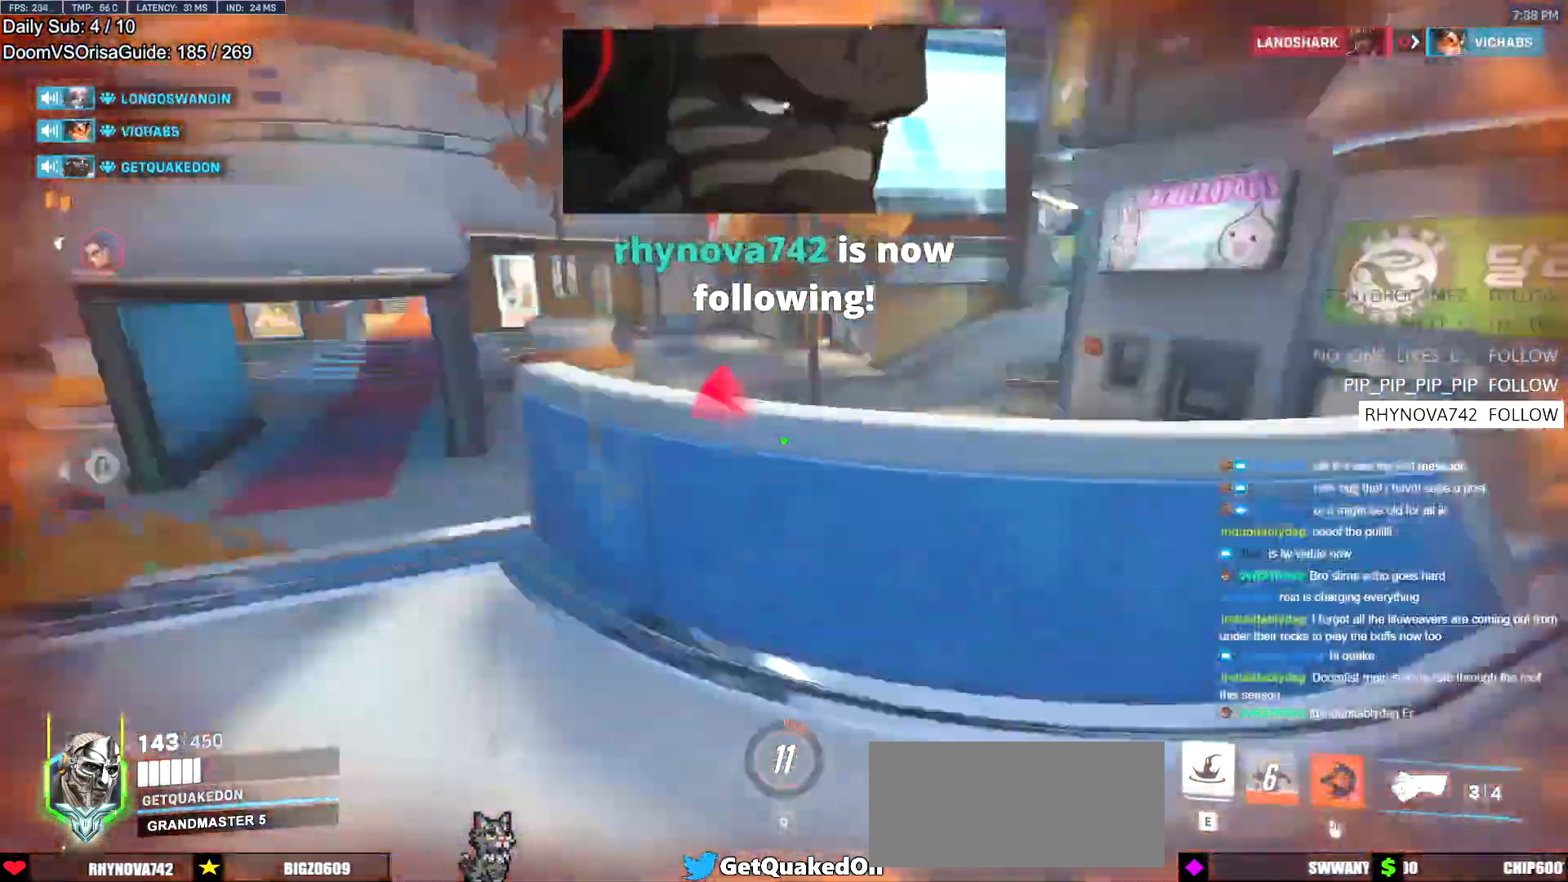
{"keys": ["w"], "mouse": [], "events": [[150, "s", "down"], [250, "d", "up"], [334, "s", "up"], [484, "w", "down"]]}
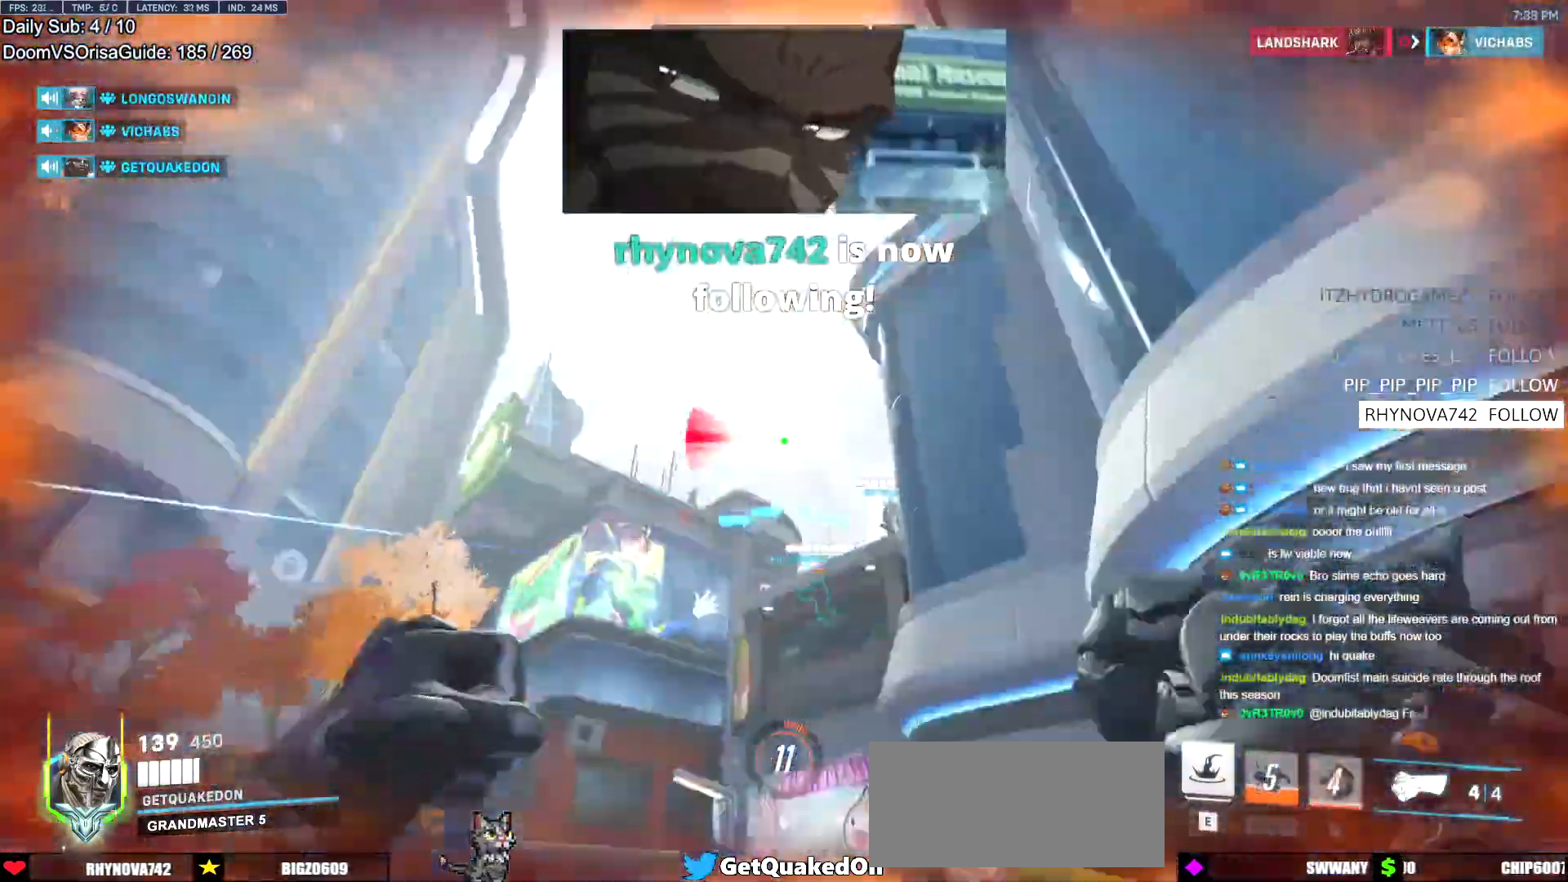
{"keys": ["e", "w"], "mouse": [], "events": [[33, "space", "down"], [83, "e", "down"], [83, "space", "up"], [216, "e", "up"], [450, "e", "down"]]}
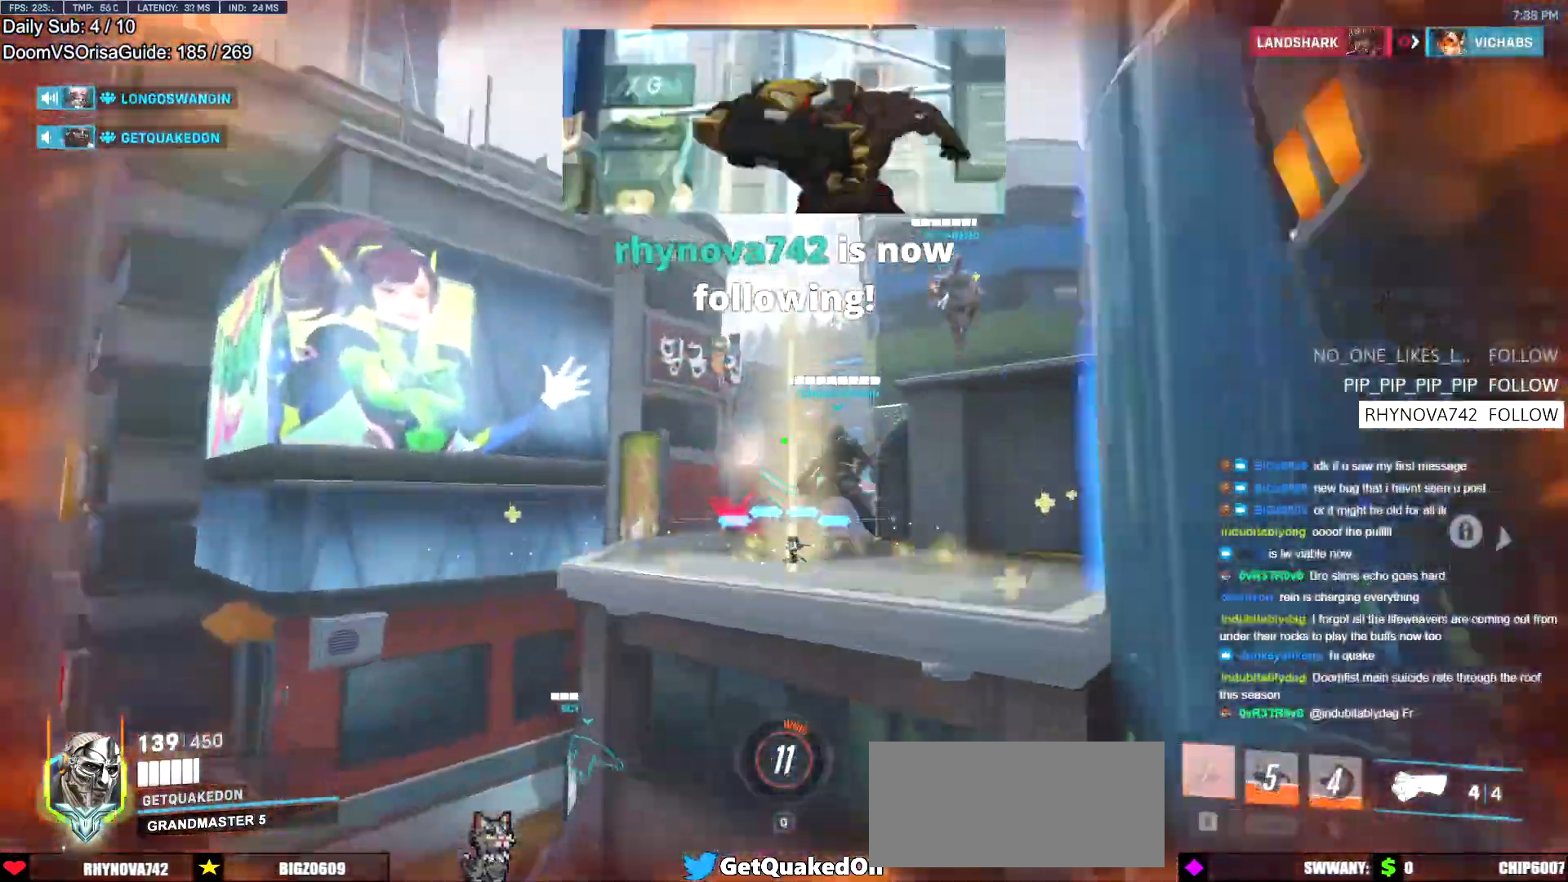
{"keys": ["w"], "mouse": [], "events": [[50, "e", "up"], [83, "e", "down"], [184, "e", "up"]]}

☆ ☆ ☆ ☆

*Problem description:* Every line above should be output exactly, except for the pictures.

*Solved problem:*
{"keys": ["w"], "mouse": [], "events": [[150, "s", "down"], [250, "d", "up"], [334, "s", "up"], [484, "w", "down"]]}
{"keys": ["e", "w"], "mouse": [], "events": [[33, "space", "down"], [83, "e", "down"], [83, "space", "up"], [216, "e", "up"], [450, "e", "down"]]}
{"keys": ["w"], "mouse": [], "events": [[50, "e", "up"], [83, "e", "down"], [184, "e", "up"]]}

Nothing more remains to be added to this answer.